* **What you are asked to do**: Return each line of the records holding the string "state".
<<<<
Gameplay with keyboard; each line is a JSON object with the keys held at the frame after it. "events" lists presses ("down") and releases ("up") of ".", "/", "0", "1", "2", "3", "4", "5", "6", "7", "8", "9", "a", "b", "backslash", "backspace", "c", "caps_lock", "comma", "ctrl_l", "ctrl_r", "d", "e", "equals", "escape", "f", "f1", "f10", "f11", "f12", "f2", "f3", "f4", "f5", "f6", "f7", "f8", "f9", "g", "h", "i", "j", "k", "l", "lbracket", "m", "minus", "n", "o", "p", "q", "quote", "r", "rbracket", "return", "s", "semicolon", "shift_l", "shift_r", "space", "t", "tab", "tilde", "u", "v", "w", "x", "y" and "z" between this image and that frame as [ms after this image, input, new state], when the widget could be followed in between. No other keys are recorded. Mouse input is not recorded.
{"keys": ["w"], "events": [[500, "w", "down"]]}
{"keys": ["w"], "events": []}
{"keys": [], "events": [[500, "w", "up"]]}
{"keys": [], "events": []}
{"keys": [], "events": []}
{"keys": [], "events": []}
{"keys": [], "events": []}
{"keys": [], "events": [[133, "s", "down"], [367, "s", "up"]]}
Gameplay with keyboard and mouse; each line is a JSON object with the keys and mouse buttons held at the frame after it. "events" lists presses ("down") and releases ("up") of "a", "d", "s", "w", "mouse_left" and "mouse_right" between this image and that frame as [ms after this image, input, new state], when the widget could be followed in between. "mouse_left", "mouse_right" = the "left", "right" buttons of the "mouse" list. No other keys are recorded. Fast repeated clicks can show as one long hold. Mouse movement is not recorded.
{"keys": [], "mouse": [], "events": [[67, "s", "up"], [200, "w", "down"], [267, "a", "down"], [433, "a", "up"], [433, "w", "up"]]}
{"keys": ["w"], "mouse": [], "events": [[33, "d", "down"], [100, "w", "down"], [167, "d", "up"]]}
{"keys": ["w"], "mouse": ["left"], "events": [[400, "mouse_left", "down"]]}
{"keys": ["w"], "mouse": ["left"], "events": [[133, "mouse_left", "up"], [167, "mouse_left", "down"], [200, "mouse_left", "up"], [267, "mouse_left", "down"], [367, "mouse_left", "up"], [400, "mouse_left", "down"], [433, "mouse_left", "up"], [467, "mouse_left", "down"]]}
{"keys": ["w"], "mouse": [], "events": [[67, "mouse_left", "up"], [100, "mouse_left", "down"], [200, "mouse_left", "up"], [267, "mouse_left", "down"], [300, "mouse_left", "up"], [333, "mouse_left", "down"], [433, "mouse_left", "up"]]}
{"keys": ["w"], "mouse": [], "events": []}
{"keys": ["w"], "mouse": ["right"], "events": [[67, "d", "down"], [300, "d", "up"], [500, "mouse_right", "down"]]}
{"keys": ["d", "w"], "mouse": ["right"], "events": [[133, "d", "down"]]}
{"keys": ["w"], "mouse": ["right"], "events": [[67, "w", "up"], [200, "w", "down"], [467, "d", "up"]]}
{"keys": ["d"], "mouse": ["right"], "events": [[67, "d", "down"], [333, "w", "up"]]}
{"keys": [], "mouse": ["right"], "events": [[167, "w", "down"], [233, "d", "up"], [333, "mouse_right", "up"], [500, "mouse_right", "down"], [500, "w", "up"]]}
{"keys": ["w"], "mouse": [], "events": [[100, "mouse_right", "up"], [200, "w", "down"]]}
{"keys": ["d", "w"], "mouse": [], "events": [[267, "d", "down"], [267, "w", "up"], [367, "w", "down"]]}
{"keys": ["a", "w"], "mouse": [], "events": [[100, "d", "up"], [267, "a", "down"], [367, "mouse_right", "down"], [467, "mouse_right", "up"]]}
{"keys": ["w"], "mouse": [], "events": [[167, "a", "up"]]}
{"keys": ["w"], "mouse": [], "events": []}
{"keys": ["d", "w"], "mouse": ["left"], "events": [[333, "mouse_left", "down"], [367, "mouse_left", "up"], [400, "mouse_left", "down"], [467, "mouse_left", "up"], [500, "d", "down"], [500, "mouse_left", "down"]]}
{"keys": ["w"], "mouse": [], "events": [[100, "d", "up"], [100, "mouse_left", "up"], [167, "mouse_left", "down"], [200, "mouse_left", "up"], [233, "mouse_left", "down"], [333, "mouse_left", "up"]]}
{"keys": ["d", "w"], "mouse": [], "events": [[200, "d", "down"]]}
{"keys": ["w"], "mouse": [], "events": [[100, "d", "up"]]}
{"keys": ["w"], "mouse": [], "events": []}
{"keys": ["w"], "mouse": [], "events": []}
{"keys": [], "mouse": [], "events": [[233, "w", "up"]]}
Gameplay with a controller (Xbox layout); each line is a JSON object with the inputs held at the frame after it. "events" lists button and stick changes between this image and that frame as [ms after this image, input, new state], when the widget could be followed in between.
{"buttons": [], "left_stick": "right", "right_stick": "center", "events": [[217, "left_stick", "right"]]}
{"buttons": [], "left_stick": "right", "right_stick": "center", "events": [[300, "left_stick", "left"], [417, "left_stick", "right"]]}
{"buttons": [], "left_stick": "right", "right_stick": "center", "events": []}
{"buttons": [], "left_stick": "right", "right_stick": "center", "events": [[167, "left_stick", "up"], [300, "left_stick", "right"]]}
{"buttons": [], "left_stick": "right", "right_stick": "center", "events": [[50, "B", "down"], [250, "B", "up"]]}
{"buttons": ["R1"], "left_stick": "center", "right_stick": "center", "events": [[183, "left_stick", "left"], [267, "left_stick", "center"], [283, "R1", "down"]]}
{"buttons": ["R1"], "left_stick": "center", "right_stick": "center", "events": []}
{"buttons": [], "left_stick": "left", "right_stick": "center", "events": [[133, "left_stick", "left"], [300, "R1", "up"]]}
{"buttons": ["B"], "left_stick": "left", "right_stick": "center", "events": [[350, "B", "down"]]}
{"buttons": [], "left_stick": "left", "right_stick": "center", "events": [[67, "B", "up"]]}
>>>>
* **Task response**:
Gameplay with keyboard; each line is a JSON object with the keys held at the frame after it. "events" lists presses ("down") and releases ("up") of ".", "/", "0", "1", "2", "3", "4", "5", "6", "7", "8", "9", "a", "b", "backslash", "backspace", "c", "caps_lock", "comma", "ctrl_l", "ctrl_r", "d", "e", "equals", "escape", "f", "f1", "f10", "f11", "f12", "f2", "f3", "f4", "f5", "f6", "f7", "f8", "f9", "g", "h", "i", "j", "k", "l", "lbracket", "m", "minus", "n", "o", "p", "q", "quote", "r", "rbracket", "return", "s", "semicolon", "shift_l", "shift_r", "space", "t", "tab", "tilde", "u", "v", "w", "x", "y" and "z" between this image and that frame as [ms after this image, input, new state], when the widget could be followed in between. No other keys are recorded. Mouse input is not recorded.
Gameplay with keyboard and mouse; each line is a JSON object with the keys and mouse buttons held at the frame after it. "events" lists presses ("down") and releases ("up") of "a", "d", "s", "w", "mouse_left" and "mouse_right" between this image and that frame as [ms after this image, input, new state], when the widget could be followed in between. "mouse_left", "mouse_right" = the "left", "right" buttons of the "mouse" list. No other keys are recorded. Fast repeated clicks can show as one long hold. Mouse movement is not recorded.
Gameplay with a controller (Xbox layout); each line is a JSON object with the inputs held at the frame after it. "events" lists button and stick changes between this image and that frame as [ms after this image, input, new state], when the widget could be followed in between.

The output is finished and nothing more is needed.